Hayalciler çeşit çeşit, korku yazan, fantastik yazan, gerilim yazan, bilimkurgu yazan ve bir nice alt türden bu mevzulara bulaşan sayısız insan var. O kadar çeşitliler ki ideolojileri bile farklı olsa da, buluştukları ortak alan alternatifi oluşturmaları, önceden denenmiş, bilinen yollara sapmamasıdır. Niye? Çünkü bunlar her ortamda hayal kurarlar. Hayal görmezler, hayal yaşarlar. Atıyorum kişi sol ağırlıklı düşünüyordur, bu adam tutar hayal kurmanın, kendi hayallerini kurabilmenin kendi geleceğini belirleyebilme ihtimaline takar kafayı. Yahut adam sağ ağırlıklı düşünüyordur, bir ak geyiğin gövdesine uzanıp dağların zirvesinde düşler görmeyi her şeyden daha fazla arzulayabilmektedir. Mühendistir ama tarih düşleri kurar. Sosyal bilimcidir ama zaman makinesi icat edip boyutları zamanları aşmayı hayal eder. Uzaydan zerre anlamaz ama uzaya gitmeyi düşler. Taksim Meydanında kaşarlı tost yiyordur ama asıl isteği, bir ortaçağ hanında Kara Murat’a musallat olan Bizanslılarla birlikte şarap içip geyik budu kemirmek istemektedir.

varolmayanlar
Künye bilgileri için tıklayın.

Velhasılı kelam bu adamlar ne olursa nerede olurlarsa olsunlar hayalperesttir. Hayal kurmaktan hicap duymazlar, çekinmezler. Karşıda oturan kıza rezil olmamak için tahta kılıçlarını kırıp fırıncının bahçesindeki odunların arasına atmış görünürler ama halen bellerinde o kılıçların hayaletleriyle gezerler. Hayali düşmanlarla ve yan mahalleli kılıç taşıyanlarla kapışmakla ömür geçirmiş bu hakiki savaşçılar, hışmını da hasmını da gözünden tanır, hayali kılıçlarıyla kapışırlar. Bu tahta kılıçların hayaletleri kalemlerde vücut bulur genelde, hayali düşmanlar yerine kâğıtlar üzerinde yahut klavye üzerinde dolaşır kanlı sivri ağızları.
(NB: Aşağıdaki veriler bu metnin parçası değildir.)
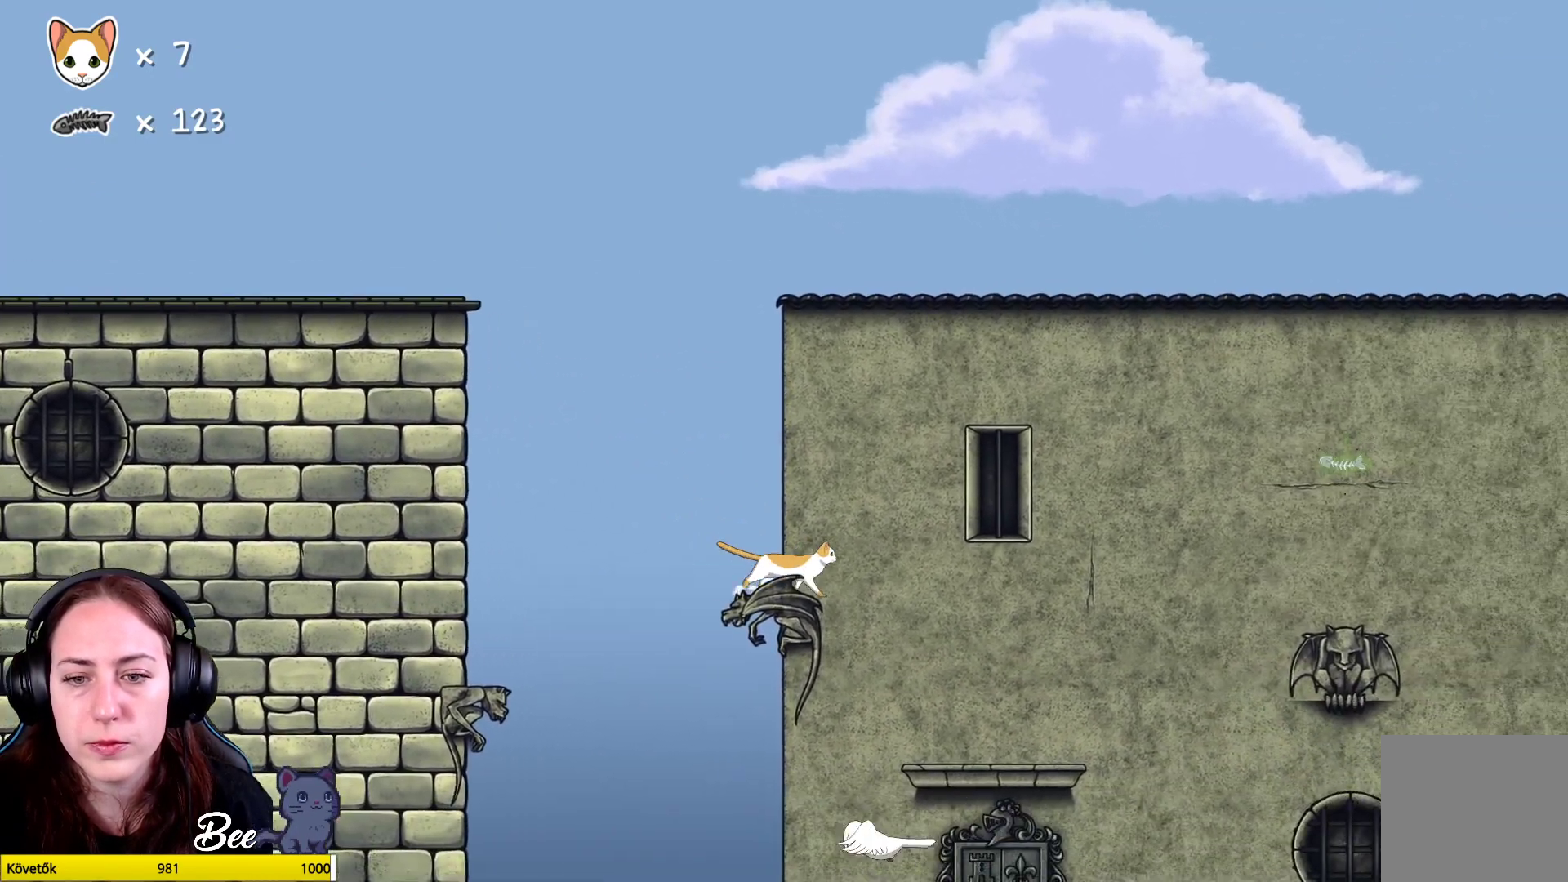
{"buttons": [], "left_stick": "center", "right_stick": "center", "events": []}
İşte bu Varolmayanlar, bu hayalperestlerin romanıdır. Hatta sadece roman demek az kalır. Hayalperestlerin manifestosu gibi bir şeydir, satır aralarında öyle şeylerden bahseder ki tamam der hayalci bünye ve hayalci olmak isteyen bünye, bundan sonra böyle böyle yaparım, olduğu gibi devam ederim der.

Şimdi klasik, lisede gördüğümüz şekliyle bir roman incelemesi yazacağım mazur görün ama, bunu yapmamın nedeni okuyucu adaylarının dikkatini çekmek ve onlara eseri tanıtmak olacaktır. Tarz lisevari ama sanmayın ki “Adam kadını öldürüyor. Sonra pişman oluyor. Her X okullunun okuması gereken güzel bir eser, ben sevdim,” türünden şeyler yazacağım. Hem konuya hem yazarın yazdıklarına değine değine, başlıklar halinde gideceğim ki detaylı olsun, okuyanın gözünü yorduğuna değsin, hayal gücünün kalelerinden Kayıp Rıhtım’ın 4.Kuruluş Sene-i Devriyesine yakışsın.
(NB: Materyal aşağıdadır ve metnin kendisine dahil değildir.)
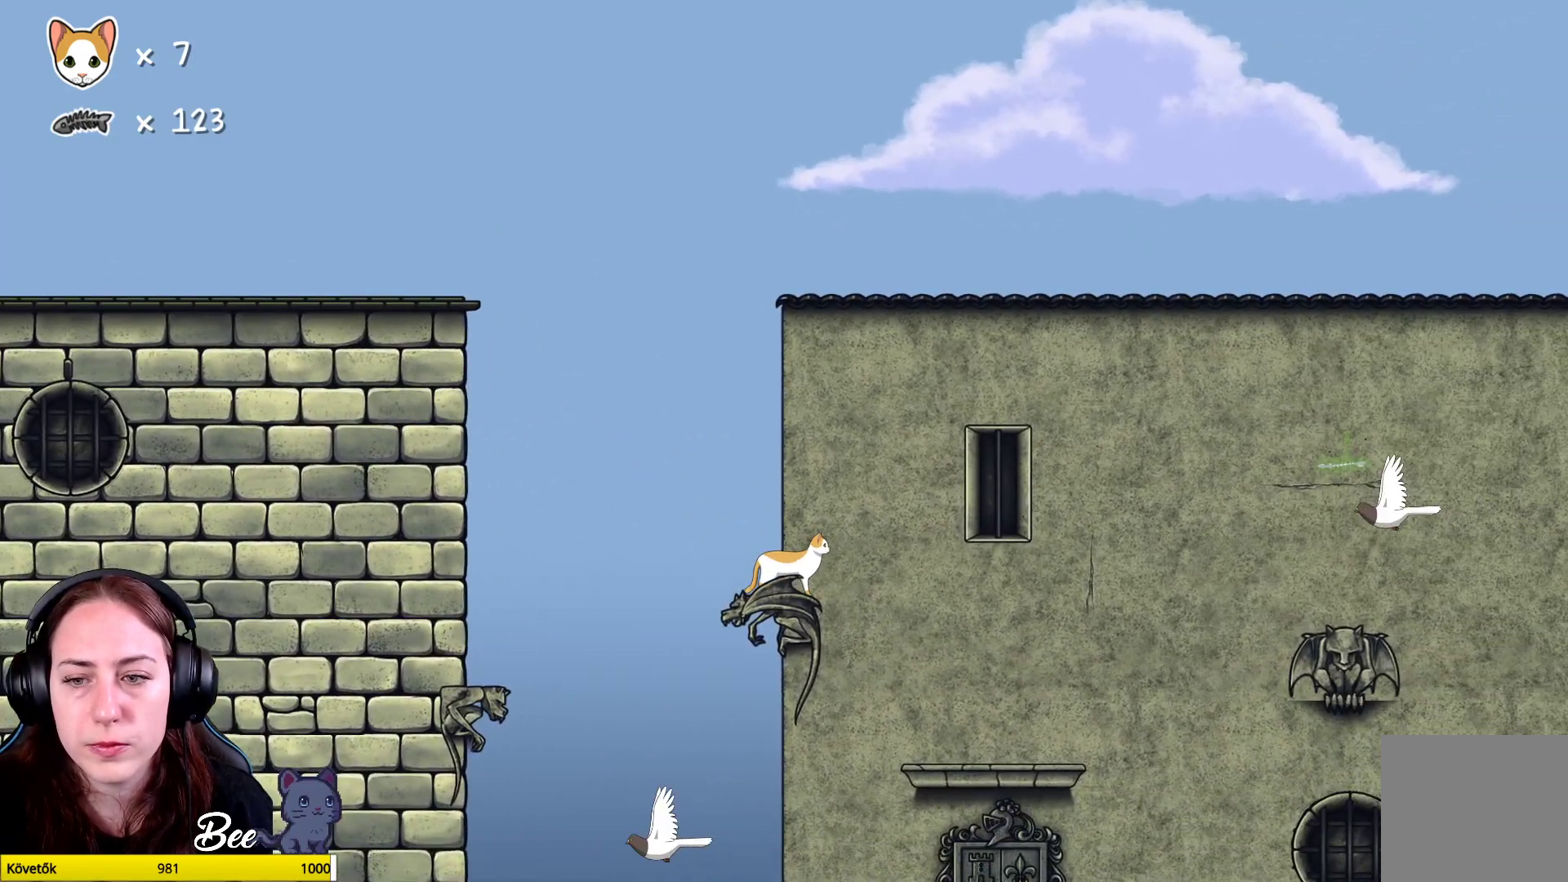
{"buttons": [], "left_stick": "center", "right_stick": "center", "events": []}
[stextbox id=”black”]Varolmayanlar’ın Mevzusu ve Anlattıkları…

Doğu Yücel’in Doğan Kitap’tan çıkan “Varolmayanlar” isimli romanını tek cümlede özetleseydim “Hayalciler her zaman bir alternatif oluşturabilir” olurdu. İddialı görünmeyebilir ilk başta, ama romanın konusu ve anlattıkları aşağı yukarı bir alternatif oluşturma hikâyesidir. Bir gazetenin alternatif bir zaman diliminde, bölümler halinde yayınladığı bir günlüktür okuduğumuz. İnsanların hayal ettiği her şeyin gerçekleşmesi ve tehlikeli olayların cereyan etmesi söz konusudur. Herkes buna bir açıklama ararken çöplükte buldukları bir günlük olayların çıkışını anlatmaktadır. İlk başlarda makineleşmiş bir hayat süren başarılı bir işadamıyken, önce yazmakla başlayan, sonra Varolmayanlar adı altında gerçekçilerle, hayal kuramayanlarla savaşan, dünyaya hayalperestlerin düzenini getirmeye çalışan bir organizasyonla karşılaşır ve olaylar gelişir. Bu noktada gördüğümüz en büyük artık hayal gücüne, hayalcilere, gerçekçilere yapılan vurgular. Kendi açımdan romanın bazı tarihsel önermeleri gözüme takılsa da bu romanın diğer önermelerini gölgelemiyor. Romanı okuyacağınızı düşündüğümden detaya girmiyorum pek ama önemli noktalardan bahsetmem lazım.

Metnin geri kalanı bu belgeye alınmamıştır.